Frequently asked questions
- What is a butterfly on PIT?
- A butterfly on PIT is the butterfly strategy applied to PIT (etf). The strategy is structurally neutral / pin (limited-risk, limited-reward): A long call butterfly buys one lower-strike call, sells two ATM calls, and buys one higher-strike call, paying a small net debit for a defined-risk position that maxes out if the underlying pins the middle strike at expiration. With PIT etf trading near $77.10, the strikes shown on this page are snapped to the nearest listed PIT chain strike and the premiums come straight from the end-of-day bid/ask midpoint.
- How are PIT butterfly max profit and max loss calculated?
- Max profit equals the wing width minus net debit times 100 (reached when the underlying pins the middle strike); max loss equals the net debit times 100. Two breakevens at lower-wing plus debit and upper-wing minus debit. For the PIT butterfly priced from the end-of-day chain at a 30-day expiry (ATM IV 35.70%), the computed maximum profit is $190.00 per contract and the computed maximum loss is -$310.00 per contract. Live intraday quotes will differ as the chain moves through the trading session.

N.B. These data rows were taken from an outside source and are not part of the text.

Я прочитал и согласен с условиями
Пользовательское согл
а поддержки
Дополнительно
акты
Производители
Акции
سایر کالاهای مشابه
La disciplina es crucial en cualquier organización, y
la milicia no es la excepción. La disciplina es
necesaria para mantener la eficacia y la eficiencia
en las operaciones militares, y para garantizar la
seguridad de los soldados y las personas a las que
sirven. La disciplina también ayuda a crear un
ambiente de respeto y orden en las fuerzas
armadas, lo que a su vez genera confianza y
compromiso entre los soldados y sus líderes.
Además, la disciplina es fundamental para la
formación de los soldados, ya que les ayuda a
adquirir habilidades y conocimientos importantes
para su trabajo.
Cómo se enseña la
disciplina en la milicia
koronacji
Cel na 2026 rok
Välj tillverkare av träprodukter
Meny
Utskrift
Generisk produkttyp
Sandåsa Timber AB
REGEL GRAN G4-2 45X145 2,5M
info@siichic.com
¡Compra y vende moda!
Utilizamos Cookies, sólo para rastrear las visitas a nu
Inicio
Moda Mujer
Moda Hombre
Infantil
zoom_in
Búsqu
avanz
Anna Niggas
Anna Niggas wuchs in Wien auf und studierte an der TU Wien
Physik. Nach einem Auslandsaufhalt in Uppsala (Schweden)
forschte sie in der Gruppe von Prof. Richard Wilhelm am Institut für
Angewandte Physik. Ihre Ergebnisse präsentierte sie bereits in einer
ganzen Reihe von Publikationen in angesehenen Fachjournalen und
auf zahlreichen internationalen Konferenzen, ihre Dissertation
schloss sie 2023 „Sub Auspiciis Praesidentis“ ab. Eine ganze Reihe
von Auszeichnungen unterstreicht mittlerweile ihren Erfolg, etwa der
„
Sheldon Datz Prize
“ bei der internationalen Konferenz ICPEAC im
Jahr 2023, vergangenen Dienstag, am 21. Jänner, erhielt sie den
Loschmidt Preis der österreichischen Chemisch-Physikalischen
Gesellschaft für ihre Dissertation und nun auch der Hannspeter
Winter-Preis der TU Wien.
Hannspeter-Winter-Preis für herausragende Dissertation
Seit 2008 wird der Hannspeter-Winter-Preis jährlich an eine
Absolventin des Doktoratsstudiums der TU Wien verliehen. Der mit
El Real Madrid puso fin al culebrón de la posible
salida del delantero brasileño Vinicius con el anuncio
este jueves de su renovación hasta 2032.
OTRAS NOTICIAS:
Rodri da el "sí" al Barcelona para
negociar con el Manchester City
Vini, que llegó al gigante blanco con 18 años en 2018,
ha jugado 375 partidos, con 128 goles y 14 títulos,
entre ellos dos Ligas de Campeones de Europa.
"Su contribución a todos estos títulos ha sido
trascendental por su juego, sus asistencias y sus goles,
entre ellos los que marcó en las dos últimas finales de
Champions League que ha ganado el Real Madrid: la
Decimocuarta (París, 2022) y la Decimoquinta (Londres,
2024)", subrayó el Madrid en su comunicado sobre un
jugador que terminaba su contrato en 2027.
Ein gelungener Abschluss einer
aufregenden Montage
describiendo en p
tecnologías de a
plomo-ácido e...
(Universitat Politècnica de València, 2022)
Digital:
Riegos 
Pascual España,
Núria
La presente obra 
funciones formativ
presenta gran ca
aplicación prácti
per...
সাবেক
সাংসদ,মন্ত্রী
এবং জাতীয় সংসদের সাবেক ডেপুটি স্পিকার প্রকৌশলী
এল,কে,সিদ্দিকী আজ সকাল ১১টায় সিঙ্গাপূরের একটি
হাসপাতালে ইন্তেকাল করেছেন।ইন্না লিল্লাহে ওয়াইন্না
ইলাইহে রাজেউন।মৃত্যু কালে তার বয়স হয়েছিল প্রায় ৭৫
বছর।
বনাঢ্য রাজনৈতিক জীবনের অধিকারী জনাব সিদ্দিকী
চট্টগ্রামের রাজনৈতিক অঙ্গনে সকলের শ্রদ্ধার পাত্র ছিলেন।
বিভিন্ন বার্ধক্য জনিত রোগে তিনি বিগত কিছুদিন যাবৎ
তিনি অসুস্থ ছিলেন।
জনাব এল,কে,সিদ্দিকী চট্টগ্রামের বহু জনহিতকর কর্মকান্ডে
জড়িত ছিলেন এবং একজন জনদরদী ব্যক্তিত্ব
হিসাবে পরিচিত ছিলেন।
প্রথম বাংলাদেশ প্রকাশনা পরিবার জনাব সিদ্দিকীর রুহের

- What is the breakeven for a PIT butterfly?
- The breakeven for the PIT butterfly priced on this page is roughly $76.90 at expiration, derived from end-of-day chain premiums. Breakeven is the underlying price at which the strategy's P&L crosses zero ignoring transaction costs and assignment risk. The current PIT market-implied 1-standard-deviation expected move is approximately 10.23%; if the move sits well outside the breakeven distance, the structure's risk-reward becomes correspondingly tighter.
- When should you consider a butterfly on PIT?
- Butterflies on PIT are pinning bets - traders use them when they expect PIT to settle near a specific level at expiration (often the prior close, a round number, or the max-pain strike) and want defined-risk exposure to that outcome.
- How does current PIT implied volatility affect this butterfly?
- PIT ATM IV is at 35.70% with IV rank near 33.66%, which is mid-range against its 1-year history. Strategy selection depends more on directional thesis and expected move than on a strong IV signal.